When he arrived in Brighton for Bruins development camp this past June, forward Jack Studnicka reiterated his willingness to play the wing if it meant he’d be on the NHL roster for Boston’s opener, an amount of flexibility he had earlier expressed to the Bruins at his breakup meeting at the end of the season.
Bruins player development coordinator Jamie Langenbrunner lauded the 20-year-old natural center’s eagerness to become more versatile.
But then on the last day of camp, general manager Don Sweeney threw water on that fire.
“Jack I think we’re going to leave him in the middle of the ice,” Sweeney said. “You know in talking with our coaches he has a skill set that we would like to see develop offensively. We’ve talked about players, [David> Krejci and such, Jack has a lot similarities being able to slow the game down, play with pace and protect the puck and get pucks to people in offensive situations. I would like to see him develop that rather than trying to fast track his opportunity to play a game or two in whatever situations. But if he’s the right guy, then fine.”
Aside from that last sentence, Sweeney clearly had other plans for filling in the open right-wing spot in Boston’s top six (depending where coach Bruce Cassidy decides to play David Pastrnak). For an organization that boasts about its willingness to plug young players into the lineup as long as they’ve earned it, this is the wrong tact. Studnicka should be given every opportunity to win a job at center or on the wing this training camp and the Bruins shouldn’t close any avenues that may allow them to fill their biggest lineup hole, which again Sweeney has failed to address.
“Oh for sure, he’d have no problem moving over to the wing if that’s what the Bruins wanted him to do,” Niagara IceDogs coach Billy Burke recently told WEEI.com after coaching Studnicka in the second half of last season in the OHL. “He could do it in a heartbeat. You know there were times he would play wing with us. Obviously he’s a natural centerman, but with his smarts he’d have no problem switching over in terms of wall battles and stuff like that. He’s strong, he’s fierce, he’s a competitor. I couldn’t see any issues with that whatsoever.”
Studnicka’s future might be as Boston’s heir apparent to Krejci as the No. 2 center, but there’s nothing wrong with him serving an apprenticeship on the wing – possibly with Patrice Bergeron and Brad Marchand – if he can bring the scoring touch that put 83 points on the board in 60 games last season to the NHL.
“His two way game has flourished in the last two years. He’s dependable and capable in all three zones. [He> lays with an abundance of maturity and poise. His scoring touch also can’t be underestimated,” an OHL scout told WEEI.com. “I can’t foresee any issue with him potentially playing the wing in the pros. He thinks the game at such a high level, a position switch would come naturally.”

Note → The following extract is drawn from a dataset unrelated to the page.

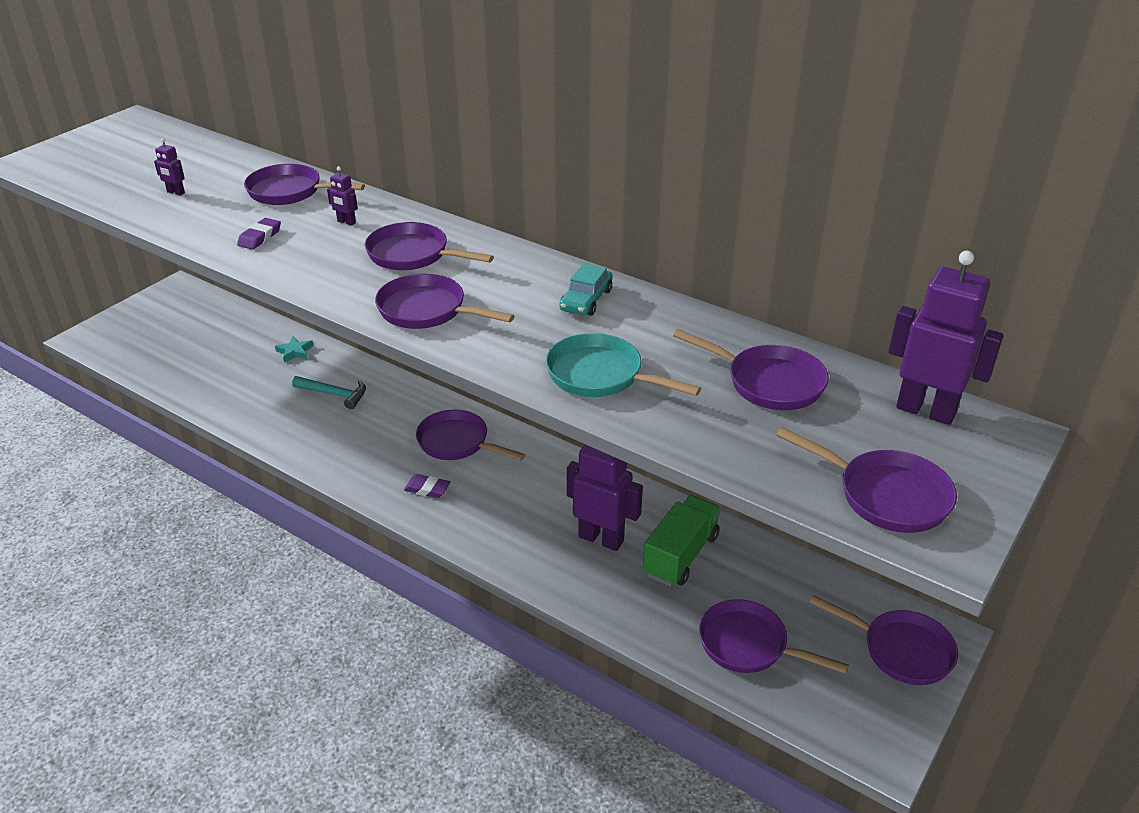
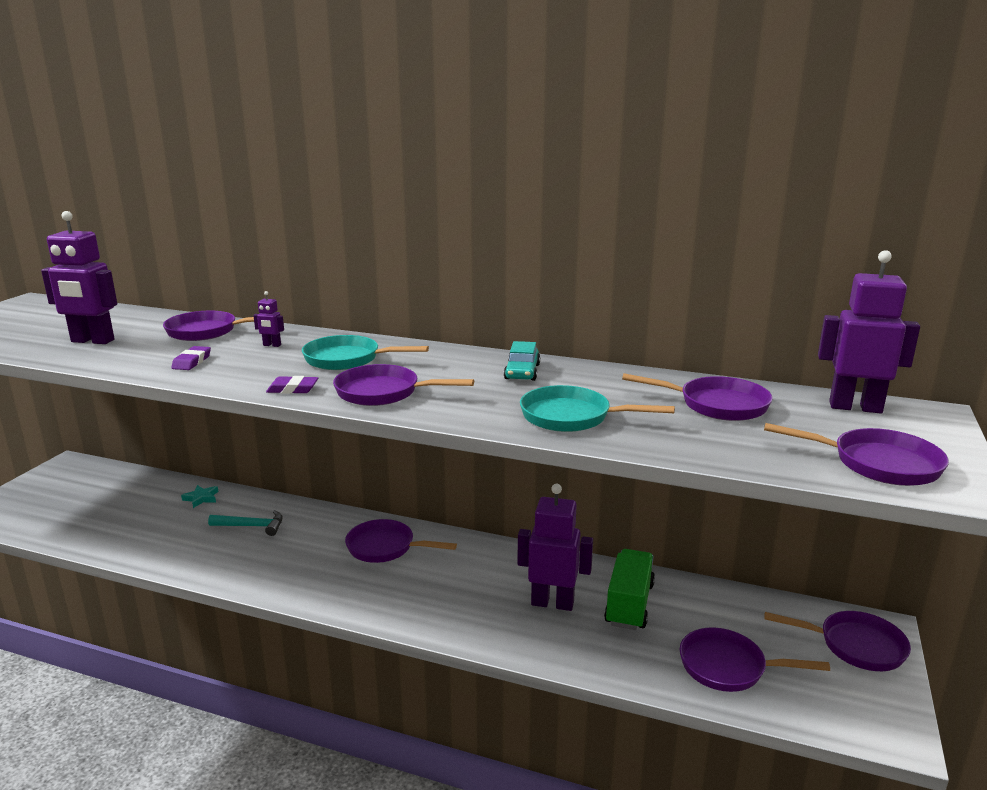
camera: 15 degrees left, 15 degrees down
(175, 192) = (92, 341): purple robot -> purple robot, size x2.34
(413, 255) = (347, 359): purple pan -> turquoise pan
(427, 489) = (371, 589): purple eraser -> purple eraser (292, 389)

The salary-cap predicament Boston’s in, even without unsigned restricted free agents Charlie McAvoy and Brandon Carlo, has prevented them from bringing in a replacement for Marcus Johansson and for the second straight year the parade of Zach Senyshyn, Peter Cehlarik, Karson Kuhlman, Anders Bjork and, for the first time, Oskar Steen will be trying to grab a coveted top-six spot.
Studnicka should be allowed to compete for that job as well. If the Bruins are worried that a 172-pound first-year pro may get manhandled on the walls, Studnicka could overcome that disadvantage with his as a quick savvy and positioning. Playing some wing won’t stunt his growth as a center, as it doesn’t seem to have hurt Tyler Seguin or most famously, Bergeron.
In fact learning the two-way pro game may be easier playing Bergeron and Marchand’s wing than trying to carry a line in the NHL. And with Charlie Coyle, Sean Kuraly and Par Lindholm, the Bruins have plenty of options to handle bottom-six center minutes. It could turn out Coyle is better suited to be a top-six wing and Studnicka fits as a third-line center. Brett Ritchie or one of the kids may win the top-six wing job. Studnicka may not be ready to start the season in the NHL anyway.
The Bruins are in no position, though, to tell a kid he can’t try out for a certain position considering how so many prospects flopped in a similar situation last year. Studnicka should be allowed to throw his hat in the ring, and if he performs well it will only benefit him and the team.